怖くないといったら嘘になるが、暁也と修一の不安や恐怖は、不思議と少しだけ身を潜めていた。芽生えた小さな勇気は、少年たちを元気づけた。

「いい? 僕のことよりも、常に自分たちのことを考えるんだよ。屋上に近づく人影があれば、自分たちの身を守ることを最優先に考えて僕に教えて欲しい。派手に暴れるからこちらに注意は引けるだろうと思うけど――もしものときのために、それだけは念頭に置いていて」

 真面目に頷いた暁也の隣で、修一はノートパソコンに興味津々だった。彼は「人が動いてるのが分かる」と陽気に言ったが、暁也に「ゲームじゃねぇんだぜ」と咎められて口をつぐむ。

 雪弥は小さく苦笑し、こう言った。

「――これはゲームじゃない。でも、そうだね。君たちにはゲーム画面だと思ってもらった方が楽かもしれない。嫌だったら、途中で無線を切って、画面を閉じてしまっても全然かまわないから」

 少年たちは顔を見合わせたが、肯定や否定といった明確な態度は示さなかった。

             ※※※

 その場で腰を降ろしてざっと使い方の説明を受けたあと、修一がスーツケースを閉じる隣で、ようやく暁也が仏頂面を雪弥へと向けた。おもむろに「おい」と言葉を吐き出して立ち上がつたかと思うと、彼は苛立ったようにして顎を持ち上げる。

「俺の適応能力なめんなよ。あとでいろいろと聞きだしてやるからな」

 この役目はきっちり果たしてやる、と暁也の眼差しは語っていた。

 自分の今の判断に一抹の不安を覚えていた雪弥は、想定外の言葉に不意を突かれた。スーツケースを持って立ち上がった修一も、曖昧に笑みを濁しつつ八重歯を覗かせてきた。

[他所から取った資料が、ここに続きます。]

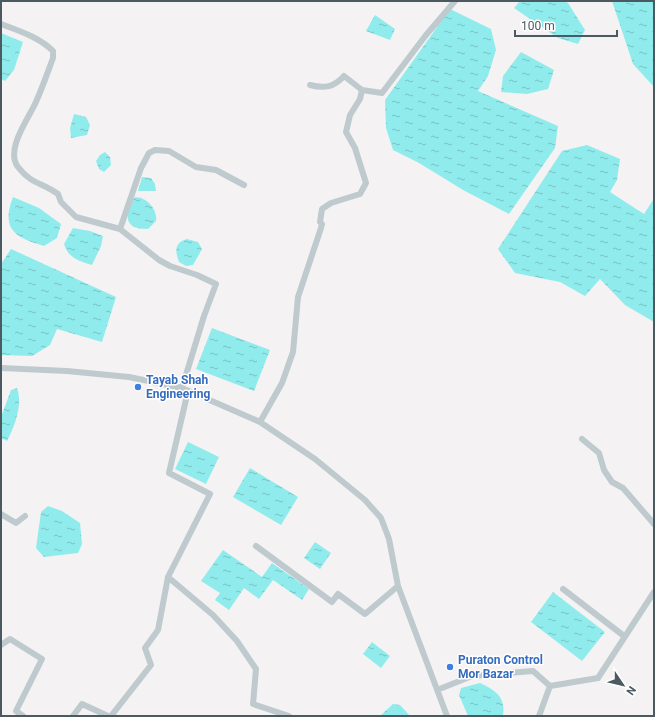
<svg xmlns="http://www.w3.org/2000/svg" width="655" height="717" font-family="Roboto,sans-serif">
<defs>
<pattern id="water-ripples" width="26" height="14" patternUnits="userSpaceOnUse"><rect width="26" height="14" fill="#90ecec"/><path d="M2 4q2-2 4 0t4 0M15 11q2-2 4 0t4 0" fill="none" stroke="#78c2c3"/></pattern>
</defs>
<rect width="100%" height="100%" fill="#f4f2f3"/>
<path fill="url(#water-ripples)" d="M520 1H564L568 3 585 30 578 44 558 38 514 8Z
M612 1H654V87L633 64Z
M450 9 491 29 496 50 488 76 478 91 558 126 555 148 509 214 463 190 419 163 393 150 386 128 385 100Z
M375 15 395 29 390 40 366 31Z
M1 33 23 42 14 70 5 81 1 79Z
M521 52 554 70 548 89 527 94 501 92 503 76Z
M74 114 86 117 90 125 87 135 71 138 70 128Z
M587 145 620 159 617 180 610 192 644 214 653 200 654 202V322L625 305 600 279 585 296 560 282 515 273 498 249 562 151Z
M105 152 110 157 111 165 104 172 99 169 96 161 100 155Z
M142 177 151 178 155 184 156 191H138Z
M13 197 39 208 61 224 57 238 44 246C17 238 0 231 13 197Z
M135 197C147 197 158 210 156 221L148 229C133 229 124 225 129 208 131 204 132 200 135 197Z
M73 228 90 231 103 236 101 246 92 265C79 261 68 258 64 244Z
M187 239 198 242 202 249 193 265 186 266 179 262C175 251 174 243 187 239Z
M11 249 116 297 102 342 57 329 50 345 32 356 1 355V264Z
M212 328 270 350 254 391 196 369Z
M17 388C23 405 15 425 7 441L1 438V417L11 390Z
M188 442 219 457 206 484 175 469Z
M250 468 298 497 281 525 233 497Z
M48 506 62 511 80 523 82 544 78 553 44 557 36 548 41 512Z
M315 542 331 553 320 569 304 558Z
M223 550 262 577 272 563 309 589 302 600 273 580 259 599 244 588 229 610 215 600 220 593 201 581Z
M553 592 605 632 582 661 531 622Z
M372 642 390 656 381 668 363 654Z
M480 683C495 690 506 697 503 715L468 716 459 695 461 688Z
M393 704 400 705 410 716H380Z"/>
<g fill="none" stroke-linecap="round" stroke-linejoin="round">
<path stroke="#becace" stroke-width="6" d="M1 24C19 31 39 37 53 51V58C47 74 42 89 35 104 28 119 5 150 18 167 32 185 42 182 58 194L61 202 76 217 120 229 159 260 170 266 197 275 216 284 204 316 182 388
M310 85C325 89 334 87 344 76L362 90 382 93 426 35 455 1
M120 229 141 168 149 153 155 150 169 151 196 167 216 170 244 185
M1 368 67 371 129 377 182 388 260 422 315 459 365 500 381 518 389 539 398 586 447 716
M260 422 282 383 293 352 298 297 321 228 322 224 320 222 322 209 331 203 360 194 366 183 355 148 346 132 350 115 360 99 362 90
M582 439 599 453 604 470 612 482 623 488 654 524
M1 514 16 523 25 516
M256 546 332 602 338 594 365 614 398 586
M168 577 213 615 237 641 256 669 253 704 289 716
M563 589 624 636
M1 645 10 639 42 659 16 711 23 716
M437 690 472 676 533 671 550 686 598 678 654 592
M73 716 82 704 108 716
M111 716 151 665 145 648 158 630 168 577 210 494 169 473 188 391
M539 716 550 686"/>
</g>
<g fill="#3f7fe0" stroke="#fff" stroke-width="1.5">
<circle cx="138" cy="387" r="4"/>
<circle cx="450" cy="667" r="4"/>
</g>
<g text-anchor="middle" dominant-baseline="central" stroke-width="3" stroke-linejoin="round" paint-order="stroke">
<g font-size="12" font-weight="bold" fill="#366cbe" stroke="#fff" text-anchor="start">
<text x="146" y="380">Tayab Shah<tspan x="146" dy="14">Engineering</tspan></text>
<text x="458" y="660">Puraton Control<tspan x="458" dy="14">Mor Bazar</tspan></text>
</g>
</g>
<rect width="655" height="717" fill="none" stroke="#4a5a60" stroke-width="4"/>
<g transform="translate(623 685) rotate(125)" stroke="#ffffff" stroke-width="3" paint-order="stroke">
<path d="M0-3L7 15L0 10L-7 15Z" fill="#4a5a60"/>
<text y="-6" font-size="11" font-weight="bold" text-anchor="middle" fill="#4a5a60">N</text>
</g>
<path d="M515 30v6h102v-6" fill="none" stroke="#4a5a60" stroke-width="2"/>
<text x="521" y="30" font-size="12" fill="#4a5a60" stroke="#ffffff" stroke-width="3" paint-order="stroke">100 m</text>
</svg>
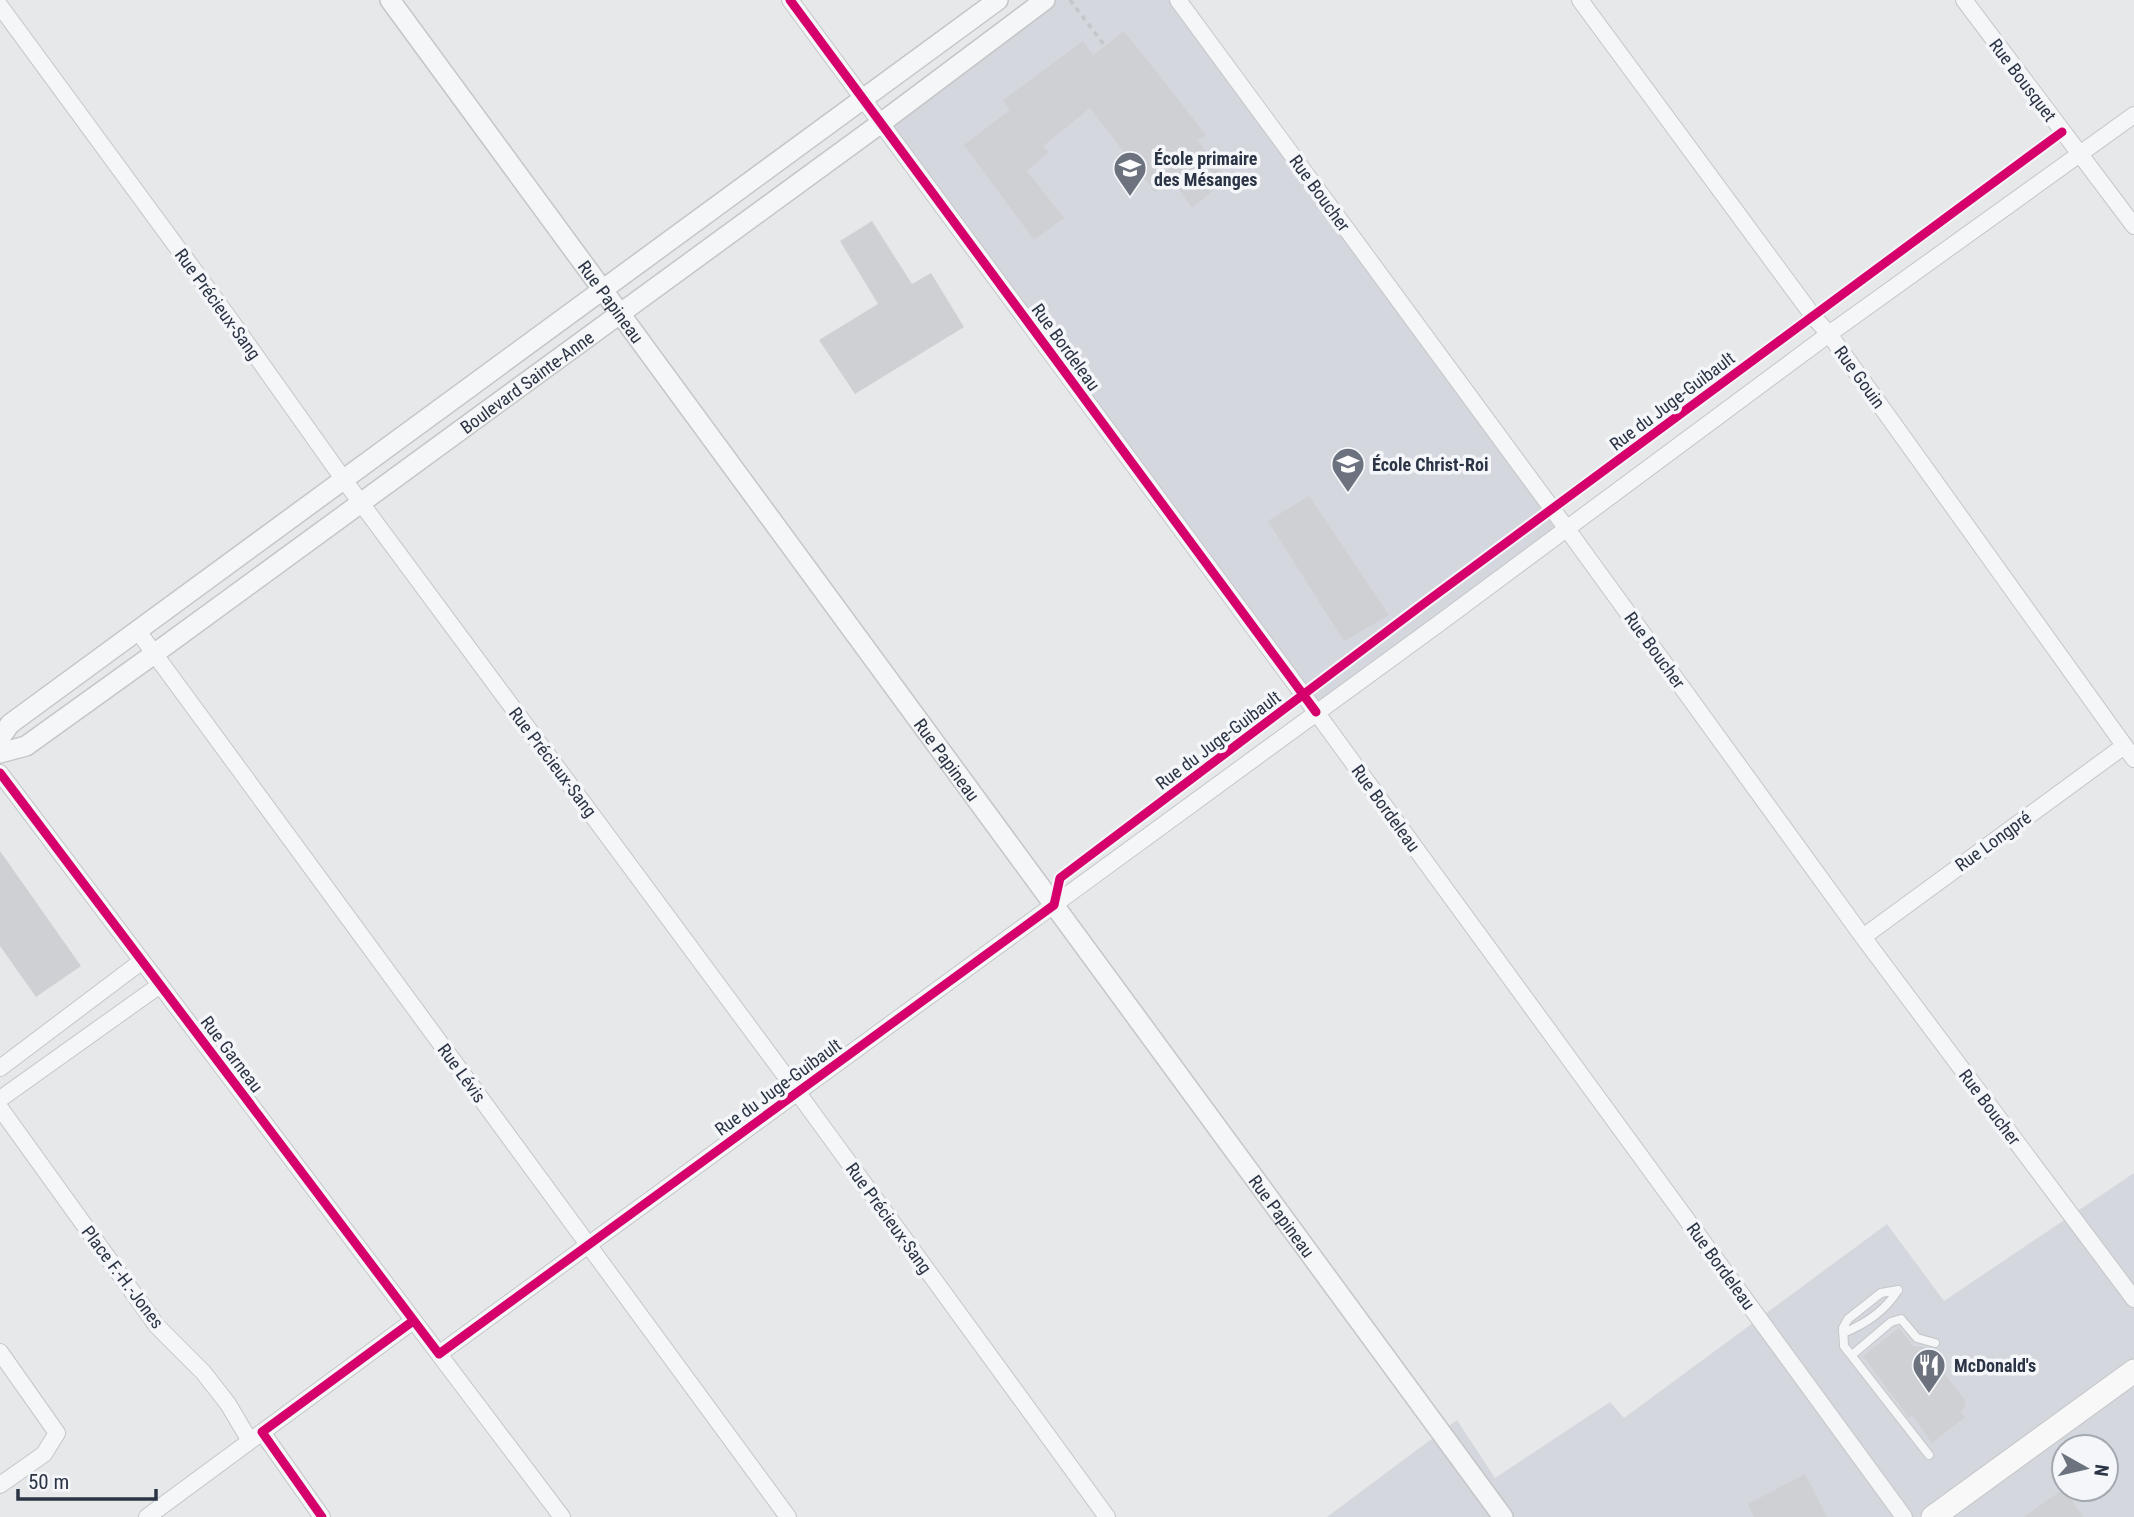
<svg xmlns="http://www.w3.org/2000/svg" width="2134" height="1517" font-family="'Roboto Condensed',sans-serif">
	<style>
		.built { fill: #d4d7dd; fill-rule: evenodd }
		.building { fill: #ced0d3 }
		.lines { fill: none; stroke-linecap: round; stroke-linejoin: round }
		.service-casing { stroke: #c4c6c8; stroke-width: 10 }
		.minor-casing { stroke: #c4c6c8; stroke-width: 18 }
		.tertiary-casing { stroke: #c4c6c8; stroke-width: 22 }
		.secondary-casing { stroke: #c4c6c8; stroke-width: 25 }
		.path { stroke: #c5c6ca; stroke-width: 3.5; stroke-dasharray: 5 5; stroke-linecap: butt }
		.service { stroke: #f5f6f7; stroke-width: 8 }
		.minor { stroke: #f5f6f7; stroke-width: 16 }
		.tertiary { stroke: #f5f6f7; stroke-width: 19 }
		.secondary { stroke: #f8f8f8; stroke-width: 23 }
		.cycleway-casing { stroke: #f4f6f9; stroke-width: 13 }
		.cycleway { stroke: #d6006c; stroke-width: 9 }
		.labels { text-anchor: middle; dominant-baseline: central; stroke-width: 7; stroke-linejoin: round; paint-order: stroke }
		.street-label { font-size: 18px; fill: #2b3445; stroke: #f4f6f9 }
		.poi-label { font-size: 18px; font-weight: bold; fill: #2b3445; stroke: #f4f6f9; text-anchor: start }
	</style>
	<rect width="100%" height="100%" fill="#e6e8ea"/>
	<!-- built -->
	<path class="built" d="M1045 0H1178L1567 529 1316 712 881 123Z
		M2134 1173V1517H1327L1457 1420 1495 1478 1610 1402 1624 1418 1887 1224 1944 1301ZM2064 1447H2106V1489H2064Z"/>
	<!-- building -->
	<path class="building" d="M1124 31 1206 135 1197 140 1226 179 1192 208 1171 178 1155 192 1090 108 1043 146 1049 152 1027 171 1064 218 1034 240 964 145 1010 110 1003 100 1083 41 1093 55Z
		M872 221 912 284 931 273 964 327 855 394 819 340 878 304 840 241Z
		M1309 496 1389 615 1344 641 1268 521Z
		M0 851 81 966 36 997 0 946Z
		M1899 1328 1913 1346 1924 1347 1964 1399 1966 1406 1961 1411 1965 1417 1932 1443 1912 1415 1909 1418 1863 1356Z
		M1805 1474 1827 1517H1754L1748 1504Z
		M2064 1489 2083 1517H2023Z"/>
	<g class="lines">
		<defs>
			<path id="service" d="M1898 1290 1881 1293 1848 1319 1843 1328 1844 1346 1929 1455
				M1843 1333C1866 1324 1885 1311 1898 1290
				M1852 1355 1891 1322 1901 1319 1917 1338 1935 1343"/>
			<path id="minor" d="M790 0 1316 712 1904 1517
				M1178 0 1567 529 1863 937 2134 1299
				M1580 0 1813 316 1829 334 2134 759
				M1964 0 2134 226
				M0 6 229 318 344 480 798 1093 1107 1517
				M137 630 788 1517
				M0 773 562 1517
				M1863 937 2124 746
				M0 1068 142 961
				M0 1099 160 985
				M0 1108 157 1326 203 1372 228 1404 250 1441
				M0 1352 57 1433 44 1454 0 1485
				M439 1354 1441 622 1829 334 2134 115
				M262 1432 322 1517
				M147 1517 413 1321"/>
			<g id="tertiary">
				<path id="s1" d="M390 0 1503 1517"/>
				<path d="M0 738 10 724C337 481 670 244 998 0"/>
				<path id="s2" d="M0 753 26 746 154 654 881 123 1045 0"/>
			</g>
			<path id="secondary" d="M1933 1517 2134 1371"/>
		</defs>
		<!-- service casing -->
		<use href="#service" class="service-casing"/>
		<!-- minor casing -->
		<use href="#minor" class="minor-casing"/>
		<!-- tertiary casing -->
		<use href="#tertiary" class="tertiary-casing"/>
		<!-- secondary casing -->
		<use href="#secondary" class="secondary-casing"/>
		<!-- path -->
		<path class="path" d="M1070 0 1105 46"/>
		<!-- service -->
		<use href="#service" class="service"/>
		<!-- minor -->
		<use href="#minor" class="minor"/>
		<!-- tertiary -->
		<use href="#tertiary" class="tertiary"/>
		<!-- secondary -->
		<use href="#secondary" class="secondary"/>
		<defs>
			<path id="cycleway" d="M790 0 1316 712
				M0 773 439 1354 1054 905 1060 878 1426 602 2062 132
				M322 1517 262 1432 413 1321"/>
		</defs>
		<!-- cycleway casing -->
		<use href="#cycleway" class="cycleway-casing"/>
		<!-- cycleway -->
		<use href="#cycleway" class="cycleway"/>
	</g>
	<!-- icons -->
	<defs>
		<symbol id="school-pin" viewBox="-11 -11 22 30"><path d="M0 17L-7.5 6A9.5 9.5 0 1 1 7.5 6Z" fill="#6c737f" stroke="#f4f6f9"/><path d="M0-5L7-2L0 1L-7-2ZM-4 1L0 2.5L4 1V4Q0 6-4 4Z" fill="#fff"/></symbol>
		<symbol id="restaurant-pin" viewBox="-11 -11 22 30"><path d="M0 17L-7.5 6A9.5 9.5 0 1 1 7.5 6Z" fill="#6c737f" stroke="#f4f6f9"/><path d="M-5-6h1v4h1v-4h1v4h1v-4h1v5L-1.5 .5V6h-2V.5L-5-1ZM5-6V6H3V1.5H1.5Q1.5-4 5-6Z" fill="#fff"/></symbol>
	</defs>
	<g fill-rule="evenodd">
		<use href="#school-pin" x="1111" y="149" width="38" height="52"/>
		<use href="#school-pin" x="1329" y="445" width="38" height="52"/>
		<use href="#restaurant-pin" x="1910" y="1346" width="38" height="52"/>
	</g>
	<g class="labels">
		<!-- street labels -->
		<g class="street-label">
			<text transform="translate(2023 80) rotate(53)">Rue Bousquet</text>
			<text transform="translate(1320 193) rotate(54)">Rue Boucher</text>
			<text stroke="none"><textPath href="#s1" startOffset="374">Rue Papineau</textPath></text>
			<text transform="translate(218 304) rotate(54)">Rue Précieux-Sang</text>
			<text transform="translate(1066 347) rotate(54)">Rue Bordeleau</text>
			<text transform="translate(1860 377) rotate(54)">Rue Gouin</text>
			<text stroke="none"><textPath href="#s2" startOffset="646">Boulevard Sainte-Anne</textPath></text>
			<text transform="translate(1672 401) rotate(-37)">Rue du Juge-Guibault</text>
			<text transform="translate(1655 650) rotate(54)">Rue Boucher</text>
			<text transform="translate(1218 740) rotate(-37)">Rue du Juge-Guibault</text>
			<text stroke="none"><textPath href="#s1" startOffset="942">Rue Papineau</textPath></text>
			<text transform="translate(553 762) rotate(53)">Rue Précieux-Sang</text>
			<text transform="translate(1386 808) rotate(54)">Rue Bordeleau</text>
			<text transform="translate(1993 841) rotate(-36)">Rue Longpré</text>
			<text transform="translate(232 1054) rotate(53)">Rue Garneau</text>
			<text transform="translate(462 1073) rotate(54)">Rue Lévis</text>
			<text transform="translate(778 1087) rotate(-36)">Rue du Juge-Guibault</text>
			<text transform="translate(1990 1107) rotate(53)">Rue Boucher</text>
			<text stroke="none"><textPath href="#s1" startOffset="1508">Rue Papineau</textPath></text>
			<text transform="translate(889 1218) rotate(54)">Rue Précieux-Sang</text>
			<text transform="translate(1721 1266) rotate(54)">Rue Bordeleau</text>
			<text transform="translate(123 1277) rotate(53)">Place F.-H.-Jones</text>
		</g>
		<!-- poi labels -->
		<g class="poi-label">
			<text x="1154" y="158">École primaire<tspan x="1154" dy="21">des Mésanges</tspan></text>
			<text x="1372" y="464">École Christ-Roi</text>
			<text x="1954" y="1365">McDonald's</text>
		</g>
	</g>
	<!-- north arrow -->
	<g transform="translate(2085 1468) rotate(98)"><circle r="33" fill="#f4f6f9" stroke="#a4a8b1" stroke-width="2"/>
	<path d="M0-5L12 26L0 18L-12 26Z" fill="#6c737f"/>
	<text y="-10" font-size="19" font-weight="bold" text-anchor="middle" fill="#2b3445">N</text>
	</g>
	<!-- scale -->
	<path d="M18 1489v10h138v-10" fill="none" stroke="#2b3445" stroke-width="3.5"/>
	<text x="28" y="1489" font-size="21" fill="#2b3445" stroke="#f4f6f9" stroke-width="5" paint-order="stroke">50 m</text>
</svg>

「俺、頭悪いからよく分かんねぇけど、ようは暁也の親父さんみたいな職に就いてるってことだろ? あとでいろいろ教えてくれよな」

 雪弥はしばし困ったように微笑み、それから場の空気を少しほぐすように「金島本部長に聞くといいよ」と答えた。

 すると、二人の少年たちは、廊下の死体を出来るだけ見ないよう屋上へと駆け出しながら「奴に訊くとかヤなこった」「雪弥のおごりでラーメン食いながらでもいいじゃん」と言葉を残して走り去っていった。


 彼らを見送った雪弥の顔から、ふっと表情が消えた。


 遠くなっていく足音の余韻の中、その碧眼から温度が失われて、これからの標的を定めたかのように煌々とした冷たさを帯びた。